Las mexicanas de la Scala Mauricio Elí*
J
oseph Nye conceptualizó el soft power hace menos de dos décadas. Considera (palabras más, palabras menos) que es la habilidad de seducir al diálogo internacional gracias a la exhibición orgánica de los valores culturales y distintivos de un país, lo que se podrá traducir, por ejemplo, en la atención del turismo académico y artístico. De tal suerte, que países como Francia (con el Louvre o la Torre Eiffel), Estados Unidos (con sus universidades o Disneyland®), o Italia (con la Torre de Pisa o el Coliseo Romano) han atraído miles de millones de dólares anuales gracias a la penetración de su poder suave. México, por su parte, ha mostrado sus culturas en cada oportunidad y, en esta ocasión, quiero enfocarme en el cruce de estos dos últimos países: La ópera y el teatro alla Scala de Milán, considerada la casa de ópera más importante del mundo.
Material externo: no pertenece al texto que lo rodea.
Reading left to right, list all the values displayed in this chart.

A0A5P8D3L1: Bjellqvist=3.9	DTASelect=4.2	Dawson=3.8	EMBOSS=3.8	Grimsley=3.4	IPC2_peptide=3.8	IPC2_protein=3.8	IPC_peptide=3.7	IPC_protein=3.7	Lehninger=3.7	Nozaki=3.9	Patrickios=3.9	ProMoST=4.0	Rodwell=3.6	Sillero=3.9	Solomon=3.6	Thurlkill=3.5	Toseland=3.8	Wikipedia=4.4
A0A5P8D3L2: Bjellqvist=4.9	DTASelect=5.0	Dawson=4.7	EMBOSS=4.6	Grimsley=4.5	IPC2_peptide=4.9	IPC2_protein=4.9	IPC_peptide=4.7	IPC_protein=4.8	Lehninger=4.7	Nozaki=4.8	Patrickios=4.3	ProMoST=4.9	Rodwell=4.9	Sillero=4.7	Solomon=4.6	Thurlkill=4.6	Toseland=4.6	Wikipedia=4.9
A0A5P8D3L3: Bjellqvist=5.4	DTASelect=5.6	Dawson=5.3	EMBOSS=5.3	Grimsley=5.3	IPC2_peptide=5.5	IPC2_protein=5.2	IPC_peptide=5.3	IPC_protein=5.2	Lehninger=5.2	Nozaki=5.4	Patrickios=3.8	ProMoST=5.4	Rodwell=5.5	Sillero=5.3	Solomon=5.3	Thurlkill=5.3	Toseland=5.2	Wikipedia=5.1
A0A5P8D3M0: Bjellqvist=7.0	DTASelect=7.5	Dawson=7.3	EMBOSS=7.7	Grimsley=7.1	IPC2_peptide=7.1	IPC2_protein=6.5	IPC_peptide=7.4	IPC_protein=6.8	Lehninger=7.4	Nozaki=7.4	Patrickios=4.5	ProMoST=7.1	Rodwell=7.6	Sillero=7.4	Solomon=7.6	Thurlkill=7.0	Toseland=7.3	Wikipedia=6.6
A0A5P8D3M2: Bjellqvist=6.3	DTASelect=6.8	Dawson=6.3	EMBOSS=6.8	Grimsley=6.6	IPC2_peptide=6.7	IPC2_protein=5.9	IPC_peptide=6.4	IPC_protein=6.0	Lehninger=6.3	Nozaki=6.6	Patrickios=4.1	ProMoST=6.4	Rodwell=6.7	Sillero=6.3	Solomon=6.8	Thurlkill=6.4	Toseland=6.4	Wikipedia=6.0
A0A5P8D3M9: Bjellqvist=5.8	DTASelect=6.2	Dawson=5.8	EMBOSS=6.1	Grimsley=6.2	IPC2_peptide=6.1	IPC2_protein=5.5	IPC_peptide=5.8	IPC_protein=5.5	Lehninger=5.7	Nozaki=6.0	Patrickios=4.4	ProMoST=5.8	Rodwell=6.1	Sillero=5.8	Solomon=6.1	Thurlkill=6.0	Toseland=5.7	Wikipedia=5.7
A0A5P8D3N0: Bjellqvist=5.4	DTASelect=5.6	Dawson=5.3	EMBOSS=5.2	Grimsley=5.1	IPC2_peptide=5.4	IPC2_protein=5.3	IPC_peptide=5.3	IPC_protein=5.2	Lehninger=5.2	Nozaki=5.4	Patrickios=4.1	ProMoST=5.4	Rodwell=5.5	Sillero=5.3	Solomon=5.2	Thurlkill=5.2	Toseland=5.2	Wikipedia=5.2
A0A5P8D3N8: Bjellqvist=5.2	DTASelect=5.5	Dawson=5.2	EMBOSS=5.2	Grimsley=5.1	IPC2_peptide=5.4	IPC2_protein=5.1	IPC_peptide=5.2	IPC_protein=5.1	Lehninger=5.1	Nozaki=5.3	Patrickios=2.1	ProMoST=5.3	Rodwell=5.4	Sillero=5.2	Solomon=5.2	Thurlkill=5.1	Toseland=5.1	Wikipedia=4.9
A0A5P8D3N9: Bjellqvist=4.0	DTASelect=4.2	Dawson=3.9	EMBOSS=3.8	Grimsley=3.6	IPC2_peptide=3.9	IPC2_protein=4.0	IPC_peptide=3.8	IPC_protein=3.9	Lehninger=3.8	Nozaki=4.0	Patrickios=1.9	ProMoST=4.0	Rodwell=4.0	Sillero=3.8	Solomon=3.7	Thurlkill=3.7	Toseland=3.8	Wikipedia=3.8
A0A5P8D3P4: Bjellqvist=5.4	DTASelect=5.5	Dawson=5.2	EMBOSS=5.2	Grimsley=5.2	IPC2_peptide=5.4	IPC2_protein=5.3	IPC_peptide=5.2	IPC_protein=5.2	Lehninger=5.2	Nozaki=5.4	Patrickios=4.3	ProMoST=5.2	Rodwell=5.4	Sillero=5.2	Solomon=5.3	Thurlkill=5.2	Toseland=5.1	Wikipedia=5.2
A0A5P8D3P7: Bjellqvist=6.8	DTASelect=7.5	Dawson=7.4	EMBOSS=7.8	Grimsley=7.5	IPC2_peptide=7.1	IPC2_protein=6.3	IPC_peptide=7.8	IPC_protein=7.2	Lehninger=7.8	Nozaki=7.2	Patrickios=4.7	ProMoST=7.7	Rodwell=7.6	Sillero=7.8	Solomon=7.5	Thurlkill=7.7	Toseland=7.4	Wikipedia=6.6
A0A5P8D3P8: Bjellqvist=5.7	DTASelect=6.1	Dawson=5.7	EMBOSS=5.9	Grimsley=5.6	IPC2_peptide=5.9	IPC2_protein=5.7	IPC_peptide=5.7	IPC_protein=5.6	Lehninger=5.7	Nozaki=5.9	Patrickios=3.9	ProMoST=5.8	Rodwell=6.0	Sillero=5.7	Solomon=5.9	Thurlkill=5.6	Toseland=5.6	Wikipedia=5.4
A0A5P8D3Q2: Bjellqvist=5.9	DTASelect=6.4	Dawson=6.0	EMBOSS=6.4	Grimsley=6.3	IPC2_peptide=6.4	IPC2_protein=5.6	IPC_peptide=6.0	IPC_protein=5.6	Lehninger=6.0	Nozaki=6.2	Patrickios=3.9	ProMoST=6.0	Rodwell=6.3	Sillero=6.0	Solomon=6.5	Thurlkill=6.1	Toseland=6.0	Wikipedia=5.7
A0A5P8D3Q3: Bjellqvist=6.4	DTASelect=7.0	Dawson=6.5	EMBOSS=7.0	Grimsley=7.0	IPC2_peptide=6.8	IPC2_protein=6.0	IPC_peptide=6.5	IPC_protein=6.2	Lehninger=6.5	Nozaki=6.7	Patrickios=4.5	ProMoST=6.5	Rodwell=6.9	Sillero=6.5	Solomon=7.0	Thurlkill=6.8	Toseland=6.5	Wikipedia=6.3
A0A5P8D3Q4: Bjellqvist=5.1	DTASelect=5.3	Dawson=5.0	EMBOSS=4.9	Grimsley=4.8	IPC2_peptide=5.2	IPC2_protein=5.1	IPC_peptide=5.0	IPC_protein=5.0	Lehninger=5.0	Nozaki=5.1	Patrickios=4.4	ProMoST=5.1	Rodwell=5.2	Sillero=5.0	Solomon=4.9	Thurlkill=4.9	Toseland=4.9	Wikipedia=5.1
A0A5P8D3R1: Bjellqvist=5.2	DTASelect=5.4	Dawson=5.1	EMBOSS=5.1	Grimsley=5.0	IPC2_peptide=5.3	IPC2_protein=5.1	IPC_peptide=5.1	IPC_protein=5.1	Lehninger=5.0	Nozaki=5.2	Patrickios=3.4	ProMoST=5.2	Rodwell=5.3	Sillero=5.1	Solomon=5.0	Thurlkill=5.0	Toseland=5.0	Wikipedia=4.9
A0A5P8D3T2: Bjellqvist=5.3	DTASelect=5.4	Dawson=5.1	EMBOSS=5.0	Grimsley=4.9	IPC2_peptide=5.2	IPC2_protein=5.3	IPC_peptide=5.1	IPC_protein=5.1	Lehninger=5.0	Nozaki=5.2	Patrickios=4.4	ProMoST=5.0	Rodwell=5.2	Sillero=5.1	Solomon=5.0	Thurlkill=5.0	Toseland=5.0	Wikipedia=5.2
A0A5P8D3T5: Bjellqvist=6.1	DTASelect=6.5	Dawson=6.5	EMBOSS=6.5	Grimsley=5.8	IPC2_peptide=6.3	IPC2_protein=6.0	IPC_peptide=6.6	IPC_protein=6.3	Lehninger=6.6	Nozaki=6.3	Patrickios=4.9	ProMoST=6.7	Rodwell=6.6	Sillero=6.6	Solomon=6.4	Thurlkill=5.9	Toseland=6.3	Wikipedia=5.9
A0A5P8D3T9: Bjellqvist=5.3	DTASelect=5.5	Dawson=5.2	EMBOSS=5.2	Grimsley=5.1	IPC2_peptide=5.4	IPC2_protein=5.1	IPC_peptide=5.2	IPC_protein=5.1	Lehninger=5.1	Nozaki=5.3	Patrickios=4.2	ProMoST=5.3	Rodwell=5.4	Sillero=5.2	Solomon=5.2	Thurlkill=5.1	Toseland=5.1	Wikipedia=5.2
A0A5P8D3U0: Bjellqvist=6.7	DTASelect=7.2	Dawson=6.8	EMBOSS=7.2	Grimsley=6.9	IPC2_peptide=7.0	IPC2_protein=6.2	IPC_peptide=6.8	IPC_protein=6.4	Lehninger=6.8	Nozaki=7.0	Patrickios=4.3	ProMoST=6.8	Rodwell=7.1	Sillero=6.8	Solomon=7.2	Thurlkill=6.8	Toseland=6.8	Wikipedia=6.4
Puede sonar aventurado, pero una rápida revisión de los anales de la historia reciente nos muestra que nuestro país es una de las potencias más importantes del mundo en cuanto a talentos operísticos. En una entrevista, el director coral y profesor de canto de origen español, Carlos Aransay, me señalaba que “en ningún lugar del mundo he visto tantas voces tan buenas”, aclarando que es la mejor cantera vocal que él haya conocido. Hoy hay jóvenes promesas mexicanas formándose en las escuelas de más alto rendimiento en el mundo como el Palau de les Arts Reina Sofía. En el cruce que menciono más arriba hay un punto que no se puede perder de vista: 5 de las grandes divas que han pisado la Scala son mexicanas. El número puede no ser sorprendente a primera vista, pero en la medida que el texto progrese podrá usted ver que hablamos de figuras de enorme importancia. La lista empieza en 1862 con la icónica Ángela Peralta (1845-83), a
quien injustamente se tiene destinada al olvido a pesar de ser una de las más grandes glorias nacionales. Aquí aparecerán muchas réplicas, pero quien diga que no existe un olvido oficial omitirá sin duda que los poquísimos homenajes que hay a su nombre son superficiales y no pasan de una pequeñísima calle junto al Palacio de Bellas Artes (ahora peatonal y que casi nadie sabe que tiene nombre, entre las avenidas Juárez e Hidalgo que bien pudieron, cualquiera de las dos, llamarse como ella) o un par —literalmente— de teatros, que si acaso existen en el imaginario colectivo, resultan indignos de una figura de su talla. Angélica de voz y de nombre, como la llamarían en Italia, es considerada una de las belcantistas más relevantes de su época al grado de que, al regresar a México en 1865, fue aclamada por sus admiradores que se agolparon en el acto oficial que la recibió . Originaria de Mazatlán, Ángela Peralta fue bautizada como el ruiseñor mexicano por la prensa internacional y encantó con su voz a mandatarios como los emperadores Maximiliano I y Carlota I de México, quienes la nombraron Cantarina de Cámara del Imperio; tuvo su propia compañía de ópera con la que presentó giras dentro y fuera del país, con una orquesta encabezada nada menos que por Juventino Rosas con quien, por cierto, compartió la habilidad de la composición. Su influencia era tal que fue ella quien trajo a tierras aztecas el estreno de la ópera Aída y de la Misa de Réquiem de Giuseppe Verdi en el extinto Teatro Nacional, protagonizando ambas en 1877, apenas seis años después de encabezar el debut de Guatemotzin, ópera de Aniceto Ortega que solamente se interpretó dos veces (ambas por Peralta), y seis años antes de su muerte causada por la epidemia de fiebre amarilla.